Heute aber, Geliebte, werden diese zweifache Gegenwart der unendlichen Größe und Omnipotenz Gottes sowie Seiner immer wirksamen Gnade noch einmal überhöht in der praesentia unionis, nämlich durch jene Gegenwart, mit der Gott Sich Selbst einer menschlichen Natur für immer unvermischt und doch unzertrennlich vereinigt. Wenn wir vor der einzigartigen neapolitanischen Krippe von Kloster Engelport stehen und dort das Abbild des Jesusknaben verehren, dann verehren wir den allmächtigen Gott, der mitten unter uns Mensch geworden ist, und der die Gegenwart Seiner unendlichen Allmacht und die Kraft Seiner nie aufhörenden Gnade vereint hat in diesem Menschenkind in der Krippe, das durch Seine göttliche Kraft alles ändert, das uns von unserer Sünde befreit, und das diese Welt erneuern kann, damit die Herrlichkeit Gottes in ihr sichtbar wird durch Gnade und Wahrheit.

Diese besondere Gegenwart der Vereinigung der Gottheit mit der Menschheit im Jesuskind ist auch in den Sakramenten der Kirche wirksam, deren göttliche Kraft uns immer durch die heilige Menschheit Christi vermittelt wird, die das Werkzeug der Gottheit geworden ist. Dadurch haben wir in der heiligen Eucharistie den Jesusknaben immer mitten unter uns!
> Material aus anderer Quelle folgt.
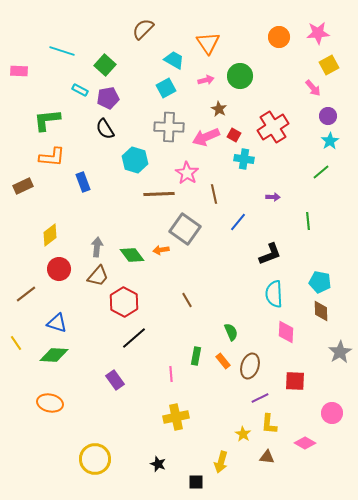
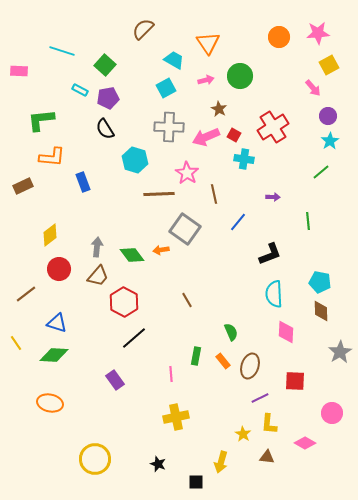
green L-shape at (47, 120): moved 6 px left
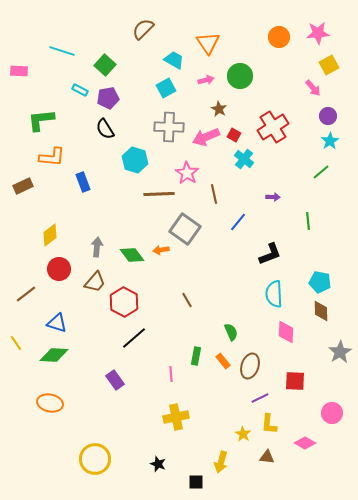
cyan cross at (244, 159): rotated 30 degrees clockwise
brown trapezoid at (98, 276): moved 3 px left, 6 px down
Die Wirkung der hypostatischen Union, der Menschwerdung Gottes, dürfen wir in den Sakramenten der Kirche erfahren, vor allem auch in dem Sakrament der Sündenvergebung. Durch die göttliche Gegenwart in den Sakramenten können wir Gott nicht nur anbeten und unter uns verehren, sondern trotz unserer Sündhaftigkeit immer wieder mit Gott einen neuen Anfang setzen und das Heil wiedergewinnen.

Wir sehen also, was es bedeutet, dass der unveränderliche trinitarische Gott Mensch geworden ist. Seine Gegenwart in der Welt, wirksam durch Schöpfung und Gnade, ist nochmals stärker und sichtbarer geworden, und zwar zu unserem Heil! Danken wir also Gott, wenn wir vor der Krippe stehen, für seine dreifach wunderbare Gegenwart in dieser Welt. Diese Welt ist ganz von Gott getragen. In dieser Welt ist Gott in jedem Moment auf vielfache Weise gegenwärtig, als Erhalter, als Begnader, und schließlich als unser Erlöser. In jedem von uns möchte Er sogar Wohnung nehmen! Er zeigt uns das durch die weit ausgebreiteten Arme des Jesuskindes, das mit einer endgültigen, ewigen Geste der Gegenwart unsere Menschheit mit Seiner Gottheit versöhnt! Das ist das „admirabile commercium“, der wunderbare Tausch: Nicht Gott kommt in der Welt zu Sich, sondern die Welt kommt durch Seine Menschwerdung zu Ihm. Wir sehen durch die Gnade der Menschwerdung, wozu wir geschaffen sind, and was im Glanz des Weihnachtsfestes offenbar wird: Die Herrlichkeit des dreifaltigen Gottes! Amen.